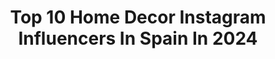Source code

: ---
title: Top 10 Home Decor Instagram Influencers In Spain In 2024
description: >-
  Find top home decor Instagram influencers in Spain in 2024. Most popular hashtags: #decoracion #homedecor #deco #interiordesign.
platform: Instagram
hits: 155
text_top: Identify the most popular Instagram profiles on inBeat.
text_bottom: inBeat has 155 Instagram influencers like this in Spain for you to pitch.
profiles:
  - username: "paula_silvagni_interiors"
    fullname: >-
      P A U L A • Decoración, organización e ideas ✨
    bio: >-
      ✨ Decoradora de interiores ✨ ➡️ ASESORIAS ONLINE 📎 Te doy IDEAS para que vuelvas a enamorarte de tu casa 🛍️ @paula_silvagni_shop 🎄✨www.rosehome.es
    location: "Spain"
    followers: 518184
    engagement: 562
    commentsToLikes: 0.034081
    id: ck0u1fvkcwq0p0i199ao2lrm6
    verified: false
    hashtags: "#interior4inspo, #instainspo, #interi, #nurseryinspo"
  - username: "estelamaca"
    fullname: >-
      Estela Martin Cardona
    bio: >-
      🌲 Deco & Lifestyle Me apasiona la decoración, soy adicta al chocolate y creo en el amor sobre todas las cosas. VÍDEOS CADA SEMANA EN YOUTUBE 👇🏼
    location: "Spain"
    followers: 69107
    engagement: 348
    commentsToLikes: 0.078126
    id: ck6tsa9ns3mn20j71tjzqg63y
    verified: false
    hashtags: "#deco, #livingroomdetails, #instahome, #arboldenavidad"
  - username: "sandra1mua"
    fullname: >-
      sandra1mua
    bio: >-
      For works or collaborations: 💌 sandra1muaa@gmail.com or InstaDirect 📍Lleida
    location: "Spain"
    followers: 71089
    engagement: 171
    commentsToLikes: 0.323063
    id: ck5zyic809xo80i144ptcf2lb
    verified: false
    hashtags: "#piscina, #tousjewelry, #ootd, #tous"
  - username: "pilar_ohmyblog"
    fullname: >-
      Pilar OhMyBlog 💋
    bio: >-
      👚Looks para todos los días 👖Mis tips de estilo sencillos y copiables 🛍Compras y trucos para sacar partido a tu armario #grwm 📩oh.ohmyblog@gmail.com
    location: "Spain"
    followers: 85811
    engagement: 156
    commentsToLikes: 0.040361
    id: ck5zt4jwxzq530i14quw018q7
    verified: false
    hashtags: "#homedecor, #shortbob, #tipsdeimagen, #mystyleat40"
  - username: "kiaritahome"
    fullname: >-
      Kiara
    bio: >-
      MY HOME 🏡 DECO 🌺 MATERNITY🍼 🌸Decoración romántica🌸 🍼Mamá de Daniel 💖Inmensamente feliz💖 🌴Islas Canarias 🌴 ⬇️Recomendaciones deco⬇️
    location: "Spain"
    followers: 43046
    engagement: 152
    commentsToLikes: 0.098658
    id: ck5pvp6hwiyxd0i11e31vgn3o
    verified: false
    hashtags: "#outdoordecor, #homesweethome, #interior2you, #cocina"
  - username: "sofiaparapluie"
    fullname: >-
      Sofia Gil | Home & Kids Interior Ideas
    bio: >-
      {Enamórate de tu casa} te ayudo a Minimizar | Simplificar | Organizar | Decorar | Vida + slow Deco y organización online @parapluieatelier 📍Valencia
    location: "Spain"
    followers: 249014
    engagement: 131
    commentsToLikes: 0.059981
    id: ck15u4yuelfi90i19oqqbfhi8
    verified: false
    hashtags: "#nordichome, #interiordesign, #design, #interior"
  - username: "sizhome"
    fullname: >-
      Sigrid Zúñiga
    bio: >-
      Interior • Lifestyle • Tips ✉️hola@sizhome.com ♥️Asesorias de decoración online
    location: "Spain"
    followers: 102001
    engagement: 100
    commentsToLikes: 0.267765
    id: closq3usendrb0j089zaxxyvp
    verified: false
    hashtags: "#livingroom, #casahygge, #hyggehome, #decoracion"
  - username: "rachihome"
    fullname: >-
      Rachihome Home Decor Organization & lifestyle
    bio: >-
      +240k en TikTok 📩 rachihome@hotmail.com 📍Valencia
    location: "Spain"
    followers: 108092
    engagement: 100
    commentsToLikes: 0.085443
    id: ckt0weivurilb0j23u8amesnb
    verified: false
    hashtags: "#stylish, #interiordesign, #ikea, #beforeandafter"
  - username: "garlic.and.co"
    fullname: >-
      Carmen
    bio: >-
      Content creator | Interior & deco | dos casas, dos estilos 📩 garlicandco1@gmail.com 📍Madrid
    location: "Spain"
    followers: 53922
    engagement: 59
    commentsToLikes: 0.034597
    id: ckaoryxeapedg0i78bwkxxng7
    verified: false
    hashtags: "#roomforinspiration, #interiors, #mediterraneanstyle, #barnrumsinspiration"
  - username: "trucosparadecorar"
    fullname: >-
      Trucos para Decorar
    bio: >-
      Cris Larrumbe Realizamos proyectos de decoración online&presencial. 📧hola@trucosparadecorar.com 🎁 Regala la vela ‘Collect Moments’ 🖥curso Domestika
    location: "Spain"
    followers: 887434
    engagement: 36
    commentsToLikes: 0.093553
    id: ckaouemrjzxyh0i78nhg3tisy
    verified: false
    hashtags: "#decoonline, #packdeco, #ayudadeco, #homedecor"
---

__EXERCISE GOAL__
Retrieve every line above holding the word "engagement".

__FINAL ANSWER__
    engagement: 562
    engagement: 348
    engagement: 171
    engagement: 156
    engagement: 152
    engagement: 131
    engagement: 100
    engagement: 100
    engagement: 59
    engagement: 36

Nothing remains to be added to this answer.